Preparing Your Pond for Winter in the Fall

Fall is the perfect season to spend time outdoors in the crisp cool air. It also happens to be the ideal time to get your pond ready for winter. There are a lot of steps to ensure that your pond survives the winter conditions so we’ve come up with some guidelines to help you prep for the cold weather to come.

A good place to start is to perform a water test, including oxygen level, which will help to determine what current conditions exist and to help examine the factors that contribute to them. You will also be able to create a plan of attack to combat the poor conditions in your pond and figure out the next steps that are needed. These can range from partial water changes, clearing debris, cleaning filters, using additives, or aeration, which all happen to be essential to the winterization of your pond.

Water temperature is an important aspect to gauge when it is best to make changes that will help the overall health of the pond. Having a thermometer will help you determine at what point during fall to start different preparations. Generally, doing partial water changes is always a good idea during fall to help rid your pond of murky water. A good rule to follow is executing a 50% partial water change before the water temperature goes below 60°F. Remember to use a water clarifier or barley pond clarifier to keep your water clean and clear and a chlorine remover if your tap water contains chlorine or chloramines.

Cleaning your pond is one of the most crucial steps in winterizing your water garden and should be done before the water temperature falls below 50°F. This is suggested since the fish will still be active and less likely to suffer injuries during cleaning.

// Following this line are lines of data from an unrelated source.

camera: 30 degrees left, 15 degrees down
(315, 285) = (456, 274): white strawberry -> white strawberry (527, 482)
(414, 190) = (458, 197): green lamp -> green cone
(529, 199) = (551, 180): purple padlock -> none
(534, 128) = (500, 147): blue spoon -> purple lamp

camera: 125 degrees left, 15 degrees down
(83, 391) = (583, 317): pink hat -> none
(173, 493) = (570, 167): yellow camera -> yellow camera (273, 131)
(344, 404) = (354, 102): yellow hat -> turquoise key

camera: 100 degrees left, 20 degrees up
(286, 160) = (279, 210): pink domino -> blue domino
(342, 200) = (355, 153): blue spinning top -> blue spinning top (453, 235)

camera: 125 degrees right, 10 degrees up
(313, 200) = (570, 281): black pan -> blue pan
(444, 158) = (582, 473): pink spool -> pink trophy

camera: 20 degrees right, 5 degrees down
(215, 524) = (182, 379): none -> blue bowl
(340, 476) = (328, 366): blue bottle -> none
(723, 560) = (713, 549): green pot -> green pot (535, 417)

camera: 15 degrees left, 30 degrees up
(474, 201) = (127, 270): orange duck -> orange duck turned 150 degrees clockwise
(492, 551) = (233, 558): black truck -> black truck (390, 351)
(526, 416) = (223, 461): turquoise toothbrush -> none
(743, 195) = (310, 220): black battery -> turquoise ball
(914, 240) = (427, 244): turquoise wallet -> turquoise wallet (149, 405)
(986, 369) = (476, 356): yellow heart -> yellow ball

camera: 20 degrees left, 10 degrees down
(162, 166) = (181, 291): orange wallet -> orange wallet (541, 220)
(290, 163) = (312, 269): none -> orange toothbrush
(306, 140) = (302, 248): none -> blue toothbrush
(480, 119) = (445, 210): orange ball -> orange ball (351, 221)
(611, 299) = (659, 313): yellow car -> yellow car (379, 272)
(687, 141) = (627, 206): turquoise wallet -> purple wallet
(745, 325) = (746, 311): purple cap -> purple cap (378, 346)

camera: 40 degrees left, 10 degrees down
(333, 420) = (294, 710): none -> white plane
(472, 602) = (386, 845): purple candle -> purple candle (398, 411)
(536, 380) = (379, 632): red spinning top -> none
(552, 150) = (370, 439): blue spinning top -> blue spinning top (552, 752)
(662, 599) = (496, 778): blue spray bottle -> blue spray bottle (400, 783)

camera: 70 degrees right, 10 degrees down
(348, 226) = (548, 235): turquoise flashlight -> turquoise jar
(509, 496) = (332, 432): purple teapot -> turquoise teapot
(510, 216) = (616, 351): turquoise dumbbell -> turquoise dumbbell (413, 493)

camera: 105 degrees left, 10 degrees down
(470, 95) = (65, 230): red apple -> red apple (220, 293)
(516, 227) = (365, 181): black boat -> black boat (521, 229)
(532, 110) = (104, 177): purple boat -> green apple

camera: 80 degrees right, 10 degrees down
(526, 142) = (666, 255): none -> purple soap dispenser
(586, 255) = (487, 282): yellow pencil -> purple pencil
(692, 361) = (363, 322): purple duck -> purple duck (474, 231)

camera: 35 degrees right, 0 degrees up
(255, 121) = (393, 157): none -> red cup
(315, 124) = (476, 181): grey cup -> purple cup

Ridding your pond of leaves and plant debris will help to avoid the break down of any remnants over the winter, which can cause a spike in harmful ammonia levels. Clear debris by scooping up fall leaves from the surface with a fine net. During the partial water change, prune your marginal pond plants and remove floating plants to a safe place before they decay. Deep-water plants, like lotus and lilies, can be placed in the deepest part of the pond. Floating plants, like Water Hyacinths or tropical lilies, should be removed from the water and stored in warm, frost-free conditions, like inside the home, until the following year. Once the plant shelves and bottom of the pond are clear you can remove the remaining leaves that are stuck by hand. You can use a pond vacuum and hose to remove the remaining debris and sludge from the bottom of the pond. To help avoid any more debris from entering your pond, we recommend covering your pond with netting and keeping the area around the pond raked. If necessary, use an additive like pond cleaner tablets to help accelerate the decomposition of leaves, scum, sediment, and other pollutants to keep a healthy balanced ecosystem. This will also help to make sure your pond is healthy when you reopen your pond in spring.

Cleaning your filters is important because a dirty filtration system is inefficient. It works harder, accomplishes less, and may clog and not work at all. Use this opportunity to clean everything, replace media if needed, and make sure it is in perfect working condition. The same goes for your pumps, UV clarifiers, and aerators. Make sure they are drained, cleaned, and the features are working in top condition. Fix or replace any non-functioning pieces. Replace the water in your pond and use any additives mentioned above to ensure the water is healthy. Retesting the water will ensure everything is in good balance and ready for the winter conditions.

Once water temperatures drop below 40°F, it’s time to remove or make sure your equipment is in the right position for the cold weather. If you have mild or moderate winter temperatures, you may continue to run the pumps and filters but it is recommended to shut down the pond to avoid freezing. Cold water holds much more oxygen than warm water and the fish’s respiration and activity are slow so there is a lesser need for circulation and aeration. Also, running the pump on the bottom of the pond can introduce cold water to the deeper levels making a temperature that is too low for fish to survive. The bacteria in your biological filter does not work in cold water so the only reason to keep the water flowing through your biological filter is to keep the bacteria alive for the following spring reopening. The benefit of keeping beneficial bacteria alive is to ensure good water quality early on in spring. Be sure to shut down any above ground water sources such as fountains or waterfalls during winter so freezing does not occur. It is recommended to store equipment indoors safe from the elements. We suggest placing the pump, if it is submersible, in a bucket of water to keep the moving parts and seals wet. If you decide to store the equipment outside or in an unheated space make sure that there is no water left in the device that may ice up and cause the body or housing to break.

Purchasing a floating deicer is recommended to keep an area free of ice. This opening is necessary during periods where ice is covering the surface to allow an exchange of gases. If these gases build up and do not have a place to escape they can be toxic to fish. A deicer creates this space for gas exchange, but as an alternative you can melt a small hole daily by putting a heated pan of warm water on the surface. Both methods create an ice-free opening and will let pond dwellers breathe, maintaining their health and longevity.

Following these suggestions will help to maintain a healthy pond ecosystem through out winter and make your spring preparations easier. This will ensure that you will have high quality water faster when the pond reopens so you can relax and enjoy your pond all season long.